__Exercise text__:
Hang Man

Friday, March 19, 2010

Do What You Gotta Do For The Sake Of Sleep

I have evil drapes and they may be ruining my marriage.

I bought some drapes for the windows in the bedroom at the condo. Previously there was nothing there. I liked the view and it was nice to wake up and have the ocean be the first thing I laid my eyes on in the morning. Joe, however; was disturbed by the fact that as soon as the sun came up he would wake up. Being the ever subservient and dutiful wife that I am, I bought some drapes so Joe might be able to sleep a little later in the morning.

Since I have installed the drapes I have not been able to sleep, averaging only two to three hours over each of the last three nights. I am convinced that the drapes are to blame. It could have something to do with the size of the bed and my fluctuating body temperature as well, but it's easier to blame the drapes.

When we first bought the condo and needed a bed, we figured since we weren't down here that much we would buy a queen size bed and save some money. We are used to a king size. That was a big mistake. Between me, Joe and the dog we barely fit. It doesn't help that I am now having a harder time controlling my body temperature (yes it's menopause ass holes). Joe puts off enough body heat to make a family of three comfortable. It's like sleeping next to an oven set at 400 degrees with the door open.

So, it's finally happened. We have become that couple. You know, the couple that everyone feels sorry for because they are sleeping in separate beds. The couple that you assume must have major problems if they don't even sleep in the same bed. I finally get it. While I'm sure the aforementioned may be true in some cases, more than likely the couple are in that situation for practical reasons. There is nothing worse than sleep deprivation. Having a grumpy sleep deprived spouse is no way to live.

We slept apart last night and.......we both slept like babies. Well maybe not babies. We slept like a man having to get up and go to the bathroom every two hours and a woman with hot flashes having to put the cover on or off every two hours. So, for us we slept well!

I assume that once we get home to our king size bed everything will go back to normal. For now we will be apart for the sake of sleep.

"Good night Joe". "Good night Patti". "Good night Ellie". "Good night John Boy." "Who?" "Never mind, go to sleep."

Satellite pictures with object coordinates

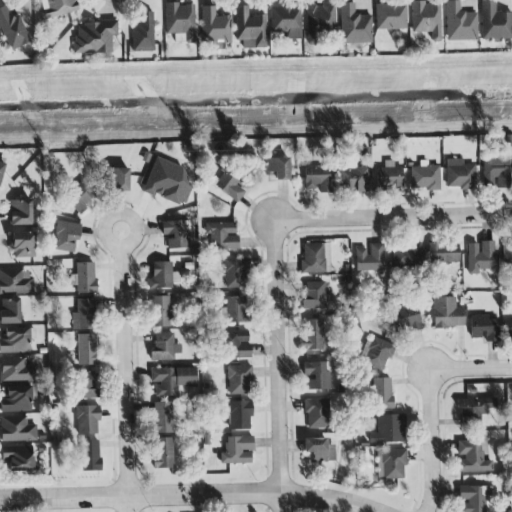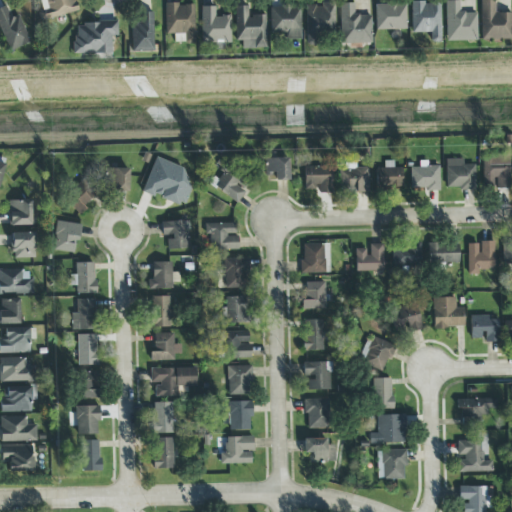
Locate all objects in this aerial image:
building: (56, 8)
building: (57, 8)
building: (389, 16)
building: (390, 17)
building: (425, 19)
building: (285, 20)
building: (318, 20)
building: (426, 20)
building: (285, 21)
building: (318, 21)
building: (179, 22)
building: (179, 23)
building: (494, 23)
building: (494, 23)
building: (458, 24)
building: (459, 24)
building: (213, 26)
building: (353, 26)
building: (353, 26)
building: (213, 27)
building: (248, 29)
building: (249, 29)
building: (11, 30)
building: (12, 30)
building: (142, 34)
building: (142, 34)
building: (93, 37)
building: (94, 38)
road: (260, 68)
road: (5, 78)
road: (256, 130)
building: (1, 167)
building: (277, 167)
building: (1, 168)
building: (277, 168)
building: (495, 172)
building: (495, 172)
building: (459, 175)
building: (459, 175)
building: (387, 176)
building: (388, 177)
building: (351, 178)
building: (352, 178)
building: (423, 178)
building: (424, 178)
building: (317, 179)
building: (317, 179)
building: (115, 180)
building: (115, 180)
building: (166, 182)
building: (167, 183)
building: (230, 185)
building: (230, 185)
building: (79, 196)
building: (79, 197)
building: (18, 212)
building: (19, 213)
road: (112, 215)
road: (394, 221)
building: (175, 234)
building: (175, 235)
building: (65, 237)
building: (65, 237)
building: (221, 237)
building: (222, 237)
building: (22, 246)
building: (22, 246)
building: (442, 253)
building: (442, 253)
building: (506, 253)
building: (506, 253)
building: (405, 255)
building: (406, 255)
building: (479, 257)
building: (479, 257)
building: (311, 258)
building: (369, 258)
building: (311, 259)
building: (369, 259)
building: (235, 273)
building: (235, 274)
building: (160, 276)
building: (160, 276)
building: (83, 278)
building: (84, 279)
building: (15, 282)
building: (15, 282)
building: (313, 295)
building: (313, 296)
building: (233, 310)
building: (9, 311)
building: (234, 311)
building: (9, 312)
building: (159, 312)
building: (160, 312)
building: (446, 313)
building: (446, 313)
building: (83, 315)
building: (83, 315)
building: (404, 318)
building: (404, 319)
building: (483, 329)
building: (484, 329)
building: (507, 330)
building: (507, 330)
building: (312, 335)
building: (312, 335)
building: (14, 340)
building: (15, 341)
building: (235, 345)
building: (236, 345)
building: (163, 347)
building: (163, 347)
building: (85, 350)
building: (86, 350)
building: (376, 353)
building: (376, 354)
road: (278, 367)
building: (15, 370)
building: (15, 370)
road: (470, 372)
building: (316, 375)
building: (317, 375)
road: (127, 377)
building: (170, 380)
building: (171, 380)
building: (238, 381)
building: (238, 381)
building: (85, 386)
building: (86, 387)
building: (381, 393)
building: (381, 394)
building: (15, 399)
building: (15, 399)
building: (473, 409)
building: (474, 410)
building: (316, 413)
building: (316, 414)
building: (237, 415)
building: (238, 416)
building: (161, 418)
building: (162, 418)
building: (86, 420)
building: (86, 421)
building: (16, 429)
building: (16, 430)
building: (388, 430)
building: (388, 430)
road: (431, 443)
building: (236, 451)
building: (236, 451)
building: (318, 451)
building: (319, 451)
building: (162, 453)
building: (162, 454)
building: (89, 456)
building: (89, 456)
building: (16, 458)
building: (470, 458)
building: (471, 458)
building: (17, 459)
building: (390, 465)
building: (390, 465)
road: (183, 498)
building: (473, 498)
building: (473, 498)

__Exercise requirements__:
**A)** Write out word for word the section of the blog post that begins with the words containing "I have evil" and ends with "blame the drapes.".
**B)** According to the blog post, what size bed did the couple buy for the condo?
You won't need the items for any of this.

__Solutions to the tasks__:
**A)**
I have evil drapes and they may be ruining my marriage.

I bought some drapes for the windows in the bedroom at the condo. Previously there was nothing there. I liked the view and it was nice to wake up and have the ocean be the first thing I laid my eyes on in the morning. Joe, however; was disturbed by the fact that as soon as the sun came up he would wake up. Being the ever subservient and dutiful wife that I am, I bought some drapes so Joe might be able to sleep a little later in the morning.

Since I have installed the drapes I have not been able to sleep, averaging only two to three hours over each of the last three nights. I am convinced that the drapes are to blame. It could have something to do with the size of the bed and my fluctuating body temperature as well, but it's easier to blame the drapes.

**B)** A queen size bed.